Johnson’s first season was always meant to be about building a foundation. About installing an offense, stabilizing a quarterback, and accelerating a rebuild without skipping steps. The Bears did more than that. They won the NFC North. They hosted a playoff game. They beat the Packers at Soldier Field in the regular season. But this week represents a different tier of validation. Beating the Green Bay Packers in the playoffs would feel like a line of demarcation — the moment where “good first year” turns into something sturdier and more permanent.

If the Bears were to beat Green Bay and fall short later in the postseason, even well short of a Super Bowl, it would still register as a long-term win. Developmental. Foundational. The kind of season you point back to years later and say, that’s when it became real. Johnson would be able to say — credibly — that his program didn’t just win games, it handled pressure, beat its biggest rival when it mattered most, and cleared one of the final psychological hurdles this franchise has faced for decades.

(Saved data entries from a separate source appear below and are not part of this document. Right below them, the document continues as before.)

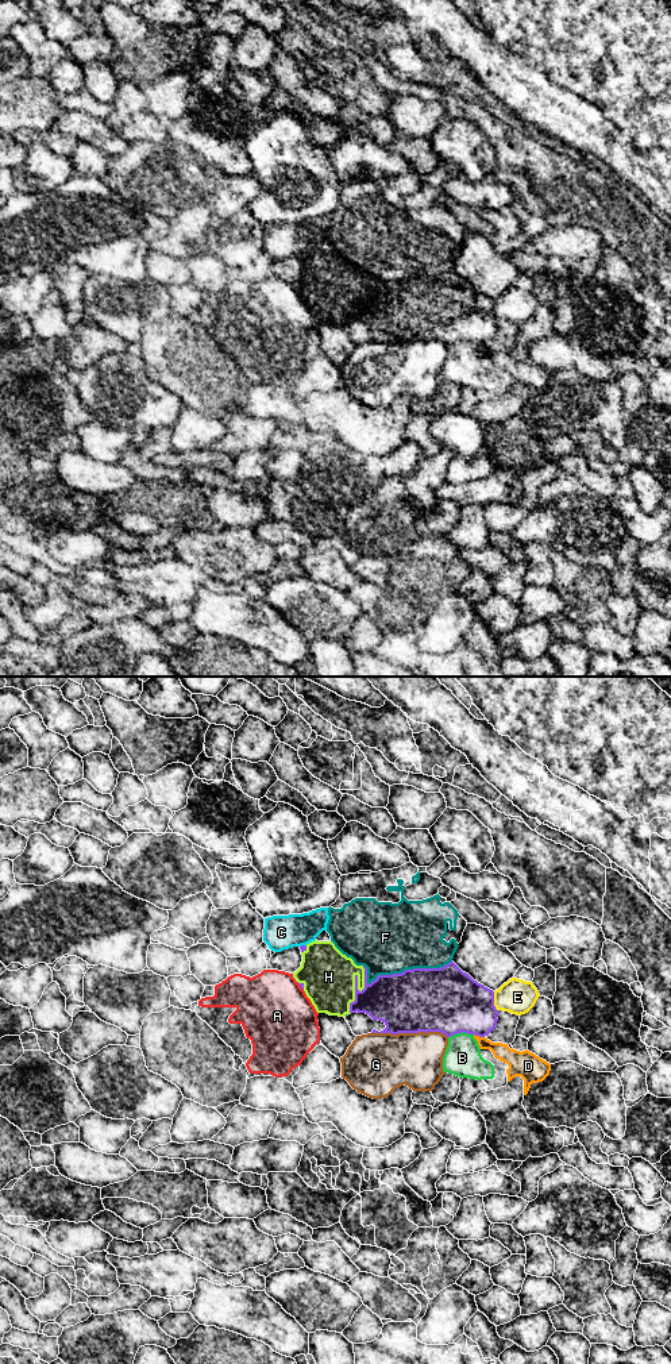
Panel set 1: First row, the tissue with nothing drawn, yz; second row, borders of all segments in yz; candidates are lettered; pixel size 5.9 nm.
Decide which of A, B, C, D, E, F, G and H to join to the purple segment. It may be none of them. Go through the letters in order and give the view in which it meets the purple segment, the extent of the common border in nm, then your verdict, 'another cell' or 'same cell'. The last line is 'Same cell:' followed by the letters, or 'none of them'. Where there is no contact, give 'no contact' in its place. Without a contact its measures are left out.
A: yz | 70 nm | another cell
B: yz | 150 nm | another cell
C: yz | 40 nm | another cell
D: yz | 70 nm | another cell
E: yz | 120 nm | another cell
F: yz | 550 nm | another cell
G: yz | 460 nm | another cell
H: yz | 300 nm | another cell
Same cell: none of them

The flip side is uncomfortable, but unavoidable.

Losing this game — at home, in the playoffs, to Green Bay — would cast a shadow that no amount of logic could fully erase. Even if it’s irrational. Even if the Bears are ahead of schedule. Even if the future remains bright. Losing to the Packers in January has a way of flattening everything else, of reframing a season through a harsher lens. It wouldn’t invalidate what the Bears accomplished in 2025, but it would sting in a way that lingers longer than a typical playoff loss.

That’s part of why this week feels tense rather than celebratory.

Jeff Hanisch-Imagn Images

The Packers have leaned into it. Their players have openly welcomed the opportunity to end the Bears’ season. Their fans have reveled in the idea. The national media has followed suit, casting Green Bay as the dangerous road team with playoff scars and institutional confidence. And despite Chicago’s division title — despite the Bears beating Green Bay at Soldier Field just weeks ago — Vegas has installed the Bears as home underdogs.

That detail matters. It reinforces the reality that Chicago is still fighting perception as much as opponents.

For Johnson, this is the kind of game that defines early tenures. Win it, and the Bears don’t just advance — they alter expectations for what comes next. Lose it, and the offseason conversation inevitably shifts toward what still hasn’t been cleared. Fair or not, that’s the weight of this rivalry.

This is why Saturday feels heavier than a typical Wild Card game. It’s not just about surviving and advancing. It’s about momentum, credibility, and belief. About whether the Bears’ 2025 season is remembered as a breakthrough — or as another step that still stopped short where it’s always stopped before.

Everything Chicago has built under Ben Johnson points toward sustainability. But beating the Packers in the playoffs? That would make it feel real.